__TASK REQUIREMENTS__. Set down the records again, keeping each line exactly as it is.

+++ GIVEN RECORDS

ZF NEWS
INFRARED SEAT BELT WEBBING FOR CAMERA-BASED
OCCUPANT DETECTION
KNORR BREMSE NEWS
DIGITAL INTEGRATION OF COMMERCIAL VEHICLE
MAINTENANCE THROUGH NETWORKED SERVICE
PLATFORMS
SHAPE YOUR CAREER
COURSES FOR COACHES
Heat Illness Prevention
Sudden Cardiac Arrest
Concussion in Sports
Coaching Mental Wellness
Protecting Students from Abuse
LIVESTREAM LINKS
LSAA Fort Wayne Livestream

++++++

__FINAL ANSWER__.
ZF NEWS
INFRARED SEAT BELT WEBBING FOR CAMERA-BASED
OCCUPANT DETECTION
KNORR BREMSE NEWS
DIGITAL INTEGRATION OF COMMERCIAL VEHICLE
MAINTENANCE THROUGH NETWORKED SERVICE
PLATFORMS
SHAPE YOUR CAREER
COURSES FOR COACHES
Heat Illness Prevention
Sudden Cardiac Arrest
Concussion in Sports
Coaching Mental Wellness
Protecting Students from Abuse
LIVESTREAM LINKS
LSAA Fort Wayne Livestream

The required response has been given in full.